En un giro sin precedentes de la Guerra fría revisitada, Irán admitió públicamente por primera vez que su infraestructura nuclear sufrió daños severos tras los bombardeos llevados a cabo por Estados Unidos e Israel entre el 13 y el 24 de junio. El portavoz Esmail Baqai aseguró en Al Jazeera English que los objetivos fueron “infraestructuras estratégicas” diseñadas para retardar el avance atómico persa.

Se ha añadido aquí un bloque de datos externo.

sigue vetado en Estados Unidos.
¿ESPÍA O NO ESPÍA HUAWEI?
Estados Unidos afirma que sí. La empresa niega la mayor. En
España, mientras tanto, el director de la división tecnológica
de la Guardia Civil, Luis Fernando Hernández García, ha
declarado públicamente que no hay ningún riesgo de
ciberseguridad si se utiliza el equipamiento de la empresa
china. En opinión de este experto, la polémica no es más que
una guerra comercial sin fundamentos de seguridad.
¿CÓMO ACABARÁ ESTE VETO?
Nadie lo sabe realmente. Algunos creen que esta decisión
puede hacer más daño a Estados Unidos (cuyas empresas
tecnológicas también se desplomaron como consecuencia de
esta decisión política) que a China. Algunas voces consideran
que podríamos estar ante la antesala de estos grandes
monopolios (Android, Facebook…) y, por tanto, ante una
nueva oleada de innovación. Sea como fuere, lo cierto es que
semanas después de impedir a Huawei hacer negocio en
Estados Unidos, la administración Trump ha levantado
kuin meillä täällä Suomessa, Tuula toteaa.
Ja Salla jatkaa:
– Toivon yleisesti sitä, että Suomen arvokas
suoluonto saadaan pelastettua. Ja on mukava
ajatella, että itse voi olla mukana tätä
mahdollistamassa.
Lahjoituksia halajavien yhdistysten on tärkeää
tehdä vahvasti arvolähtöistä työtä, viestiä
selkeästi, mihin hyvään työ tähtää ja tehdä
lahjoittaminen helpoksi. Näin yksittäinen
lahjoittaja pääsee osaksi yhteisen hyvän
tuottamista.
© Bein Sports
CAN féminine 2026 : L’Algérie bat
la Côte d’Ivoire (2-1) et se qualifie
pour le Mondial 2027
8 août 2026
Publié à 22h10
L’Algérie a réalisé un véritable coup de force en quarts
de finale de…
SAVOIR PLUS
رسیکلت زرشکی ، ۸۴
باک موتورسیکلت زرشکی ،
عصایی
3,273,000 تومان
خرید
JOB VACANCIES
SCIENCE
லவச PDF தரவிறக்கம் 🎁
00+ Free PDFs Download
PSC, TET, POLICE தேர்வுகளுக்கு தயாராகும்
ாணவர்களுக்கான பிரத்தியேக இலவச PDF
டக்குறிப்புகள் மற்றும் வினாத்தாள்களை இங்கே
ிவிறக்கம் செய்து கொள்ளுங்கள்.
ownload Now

Bajo la denominación “Operación Martillo de Medianoche”, la Fuerza Aérea de EE. UU. desplegó bombardeos con B-2 Spirit y misiles Tomahawk procedentes de un submarino de la clase Ohio. Los blancos: los célebres y profundamente enterrados centros de enriquecimiento de Fordow, Natanz e Isfahán, nodos esenciales del programa nuclear iraní que, según Baghaei, “han sido objeto de ataques repetidos por parte de agresores israelíes y estadounidenses”.
Desde Teherán, Baghaei tildó la ofensiva de “golpe a la diplomacia” y advirtió que Irán podría suspender su participación en las inspecciones del OIEA, si bien matizó que no romperá definitivamente los lazos con el organismo de la ONU, al reivindicar el “derecho inalienable” de su país al desarrollo nuclear con fines pacíficos.
En Viena, el director del OIEA, Rafael Grossi, urgió a Irán a restablecer de inmediato el acceso de sus inspectores a las zonas golpeadas para evaluar el estado del uranio enriquecido y garantizar que no se produzca fuga de material sensible, un paso clave para contener cualquier riesgo de proliferación atómica.
No obstante, expertos vinculados a los servicios de inteligencia de EE. UU. señalan que la campaña aérea logró, en el mejor de los casos, retrasar el calendario de Teherán por algunos meses, pero no incapacitar totalmente las plantas ni sus sistemas subterráneos de centrifugadoras, según un reporte filtrado esta semana.